Dataset records:
##############################

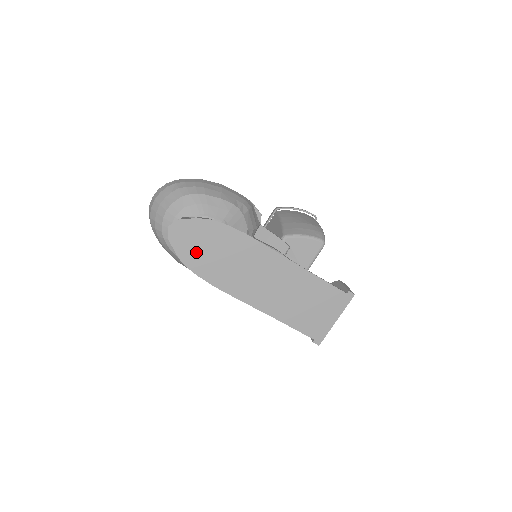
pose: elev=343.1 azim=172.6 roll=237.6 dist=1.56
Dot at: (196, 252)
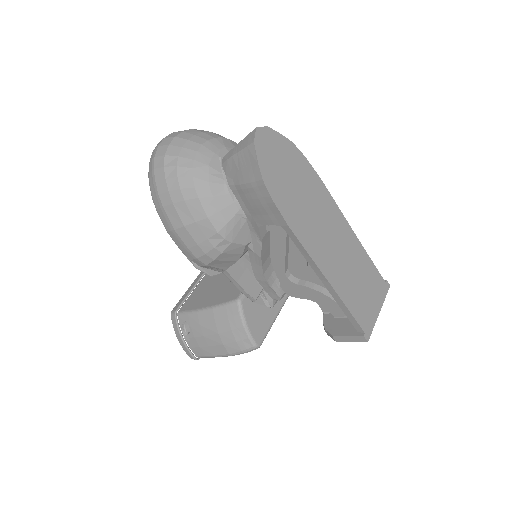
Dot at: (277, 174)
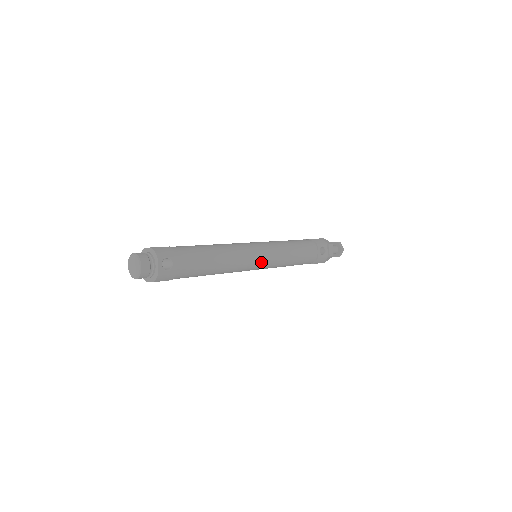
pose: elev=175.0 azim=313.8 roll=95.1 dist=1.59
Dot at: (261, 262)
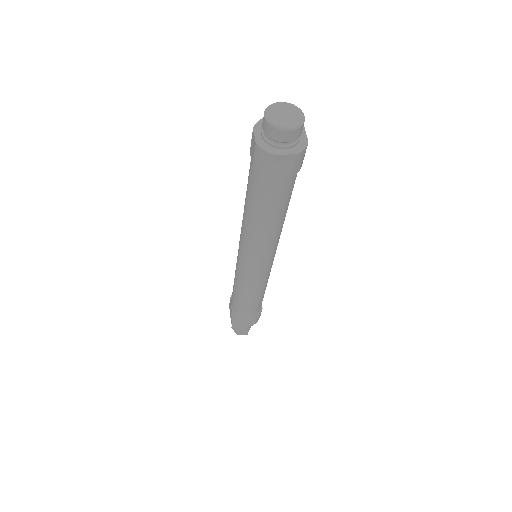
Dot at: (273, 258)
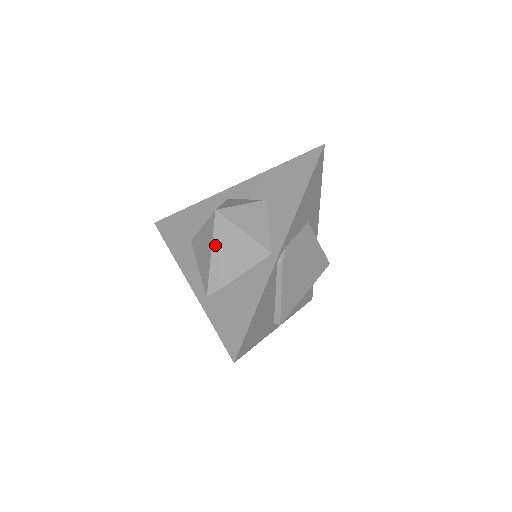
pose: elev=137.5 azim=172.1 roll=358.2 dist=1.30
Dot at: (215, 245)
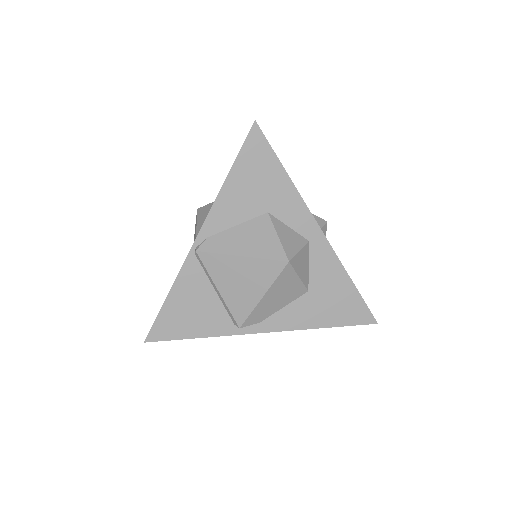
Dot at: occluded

##############################

• Problem statement: Reproduce every line of the records above without any change, leaving out the pictures.

• Answer to this problem:
pose: elev=343.1 azim=172.6 roll=237.6 dist=1.56
Dot at: (196, 252)
Dot at: (277, 174)
pose: elev=175.0 azim=313.8 roll=95.1 dist=1.59
Dot at: (261, 262)
Dot at: (273, 258)
pose: elev=137.5 azim=172.1 roll=358.2 dist=1.30
Dot at: (215, 245)
Dot at: occluded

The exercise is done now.